*Exercise directions*: Copy exactly, and only, the lines from the one containing "- Что значит" through the last line of the records below.

── Data section

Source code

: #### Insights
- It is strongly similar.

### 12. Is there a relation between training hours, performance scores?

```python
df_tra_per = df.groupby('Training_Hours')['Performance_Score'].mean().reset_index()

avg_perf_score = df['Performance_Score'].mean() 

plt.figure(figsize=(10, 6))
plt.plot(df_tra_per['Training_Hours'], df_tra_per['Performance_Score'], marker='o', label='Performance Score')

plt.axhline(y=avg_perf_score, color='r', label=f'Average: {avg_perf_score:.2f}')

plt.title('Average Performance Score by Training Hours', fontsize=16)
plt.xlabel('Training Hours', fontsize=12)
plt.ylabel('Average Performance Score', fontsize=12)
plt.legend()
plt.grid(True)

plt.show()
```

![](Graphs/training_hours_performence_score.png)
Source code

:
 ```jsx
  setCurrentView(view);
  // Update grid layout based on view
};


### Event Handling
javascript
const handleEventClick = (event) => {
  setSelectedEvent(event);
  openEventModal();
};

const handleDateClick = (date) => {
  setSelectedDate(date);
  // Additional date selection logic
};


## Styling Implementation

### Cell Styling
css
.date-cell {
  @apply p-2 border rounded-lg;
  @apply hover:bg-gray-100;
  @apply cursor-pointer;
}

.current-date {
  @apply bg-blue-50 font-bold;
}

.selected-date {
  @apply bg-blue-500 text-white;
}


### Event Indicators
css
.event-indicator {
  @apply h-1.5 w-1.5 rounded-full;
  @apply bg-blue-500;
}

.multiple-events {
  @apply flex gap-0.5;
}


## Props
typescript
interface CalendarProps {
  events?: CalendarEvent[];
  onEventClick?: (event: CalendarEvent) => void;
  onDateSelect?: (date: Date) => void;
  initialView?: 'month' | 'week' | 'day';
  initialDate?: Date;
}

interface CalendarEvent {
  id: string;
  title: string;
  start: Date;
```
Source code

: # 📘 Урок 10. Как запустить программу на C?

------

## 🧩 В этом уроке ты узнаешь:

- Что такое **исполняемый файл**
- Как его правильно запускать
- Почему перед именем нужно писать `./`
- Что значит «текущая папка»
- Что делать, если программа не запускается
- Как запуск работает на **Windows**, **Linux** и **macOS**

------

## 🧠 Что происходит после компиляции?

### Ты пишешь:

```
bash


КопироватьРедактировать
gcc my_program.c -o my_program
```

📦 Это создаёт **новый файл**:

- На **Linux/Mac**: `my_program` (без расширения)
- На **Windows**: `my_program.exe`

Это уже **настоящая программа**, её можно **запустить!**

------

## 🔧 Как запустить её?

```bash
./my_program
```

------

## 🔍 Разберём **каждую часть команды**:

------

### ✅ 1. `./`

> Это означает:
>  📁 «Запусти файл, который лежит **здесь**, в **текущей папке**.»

────

*Exercise response*:
- Что значит «текущая папка»
- Что делать, если программа не запускается
- Как запуск работает на **Windows**, **Linux** и **macOS**

------

## 🧠 Что происходит после компиляции?

### Ты пишешь:

```
bash


КопироватьРедактировать
gcc my_program.c -o my_program
```

📦 Это создаёт **новый файл**:

- На **Linux/Mac**: `my_program` (без расширения)
- На **Windows**: `my_program.exe`

Это уже **настоящая программа**, её можно **запустить!**

------

## 🔧 Как запустить её?

```bash
./my_program
```

------

## 🔍 Разберём **каждую часть команды**:

------

### ✅ 1. `./`

> Это означает:
>  📁 «Запусти файл, который лежит **здесь**, в **текущей папке**.»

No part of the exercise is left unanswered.